The next time - and there would be a next time, I was sure of it - would have its own complications. But now, maybe, I would be a little more prepared to face them; my knowledge, won in the face of headaches and tears, would be my sword.

And I'd gained one more thing, too - faith. My perseverance had been put to the test, and it had passed gloriously; even in the face of overwhelming odds, my dedication and industriousness hadn't wavered. The dress, therefore, became the physical representation of my faith in my own abilities: the belief that I do possess the capability to conquer these obstacles, that I ultimately can accomplish anything I set my mind to.

Thinking about it logically, I suppose there must be some things that even tenaciousness and dedication can't solve. But if there are, I've yet to find them - and I welcome the challenge.
mmmargarita 10 / 79  
Dec 22, 2009   #2
Returning the favor!

First, I enjoyed reading this. Really nice ending.

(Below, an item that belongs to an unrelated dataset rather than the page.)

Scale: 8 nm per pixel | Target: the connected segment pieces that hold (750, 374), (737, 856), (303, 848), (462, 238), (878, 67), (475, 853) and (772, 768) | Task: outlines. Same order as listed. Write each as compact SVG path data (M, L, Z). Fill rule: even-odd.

Some small things:

All told, that dress consumed at least four months of very frustrating, but immeasurably gratifying, time.

It was true that I'd earned a dress with my efforts "produced
or "created" seems like a more fitting verb, as "earn" seems...more indirect, somehow.

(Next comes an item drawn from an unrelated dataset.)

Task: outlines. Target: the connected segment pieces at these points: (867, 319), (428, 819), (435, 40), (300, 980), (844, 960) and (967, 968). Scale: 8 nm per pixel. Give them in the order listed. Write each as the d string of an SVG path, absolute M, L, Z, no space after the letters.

And now some bigger things. I think your essay would be better off if you cut the first paragraph and jump right into the story. For example, the "although it may have caused its fair share of headaches, too" raises some unanswered questions you'd probably rather not address. If you cut it, though, you'd have to rework the sentence that starts "One of the clearest instances of this is my most recent sewing project" Hmm...maybe start off with a particularly memorable moment of the whole experience/bit of narrative?

Headaches abounded as I sorted through the multitude of problems and contradictionsI don't know how much room you have to work with, but it would make the piece more interesting if you provided specific examples of these problems.
OP Nandra 2 / 12  
Dec 22, 2009   #3
Thank you so much for the advice! That's a really interesting idea, cutting out the first paragraph - I'll have to play around with that. And I think I might have room to elaborate on the problems, so I'll add that in, too.

Many thanks! ^^
anhammond 3 / 28  
Dec 22, 2009   #4
i really like the imagery you use!

Undoubtedly, if I'd had a little more knowledge of draftsmanship going into the project, the journey would have been far less convoluted, but ultimately, I had made my way through. And now, because of the very challenges that nearly reduced me to despair, I had an invaluable base of experience to draw upon.

maybe instead talking about the actual challenge talk about the feeling it felt when you finished or the determination it took despite the convoluted nature.

because now instead of saying that you have an invaluable base of experience, you have an incredible feeling that you want to continue to have through more challenges. it shows harvard your determination much better than a simple sentence saying that you like challenges and the lessons you learned from them

also dont be negative. words like despair can make you sound melodramatic.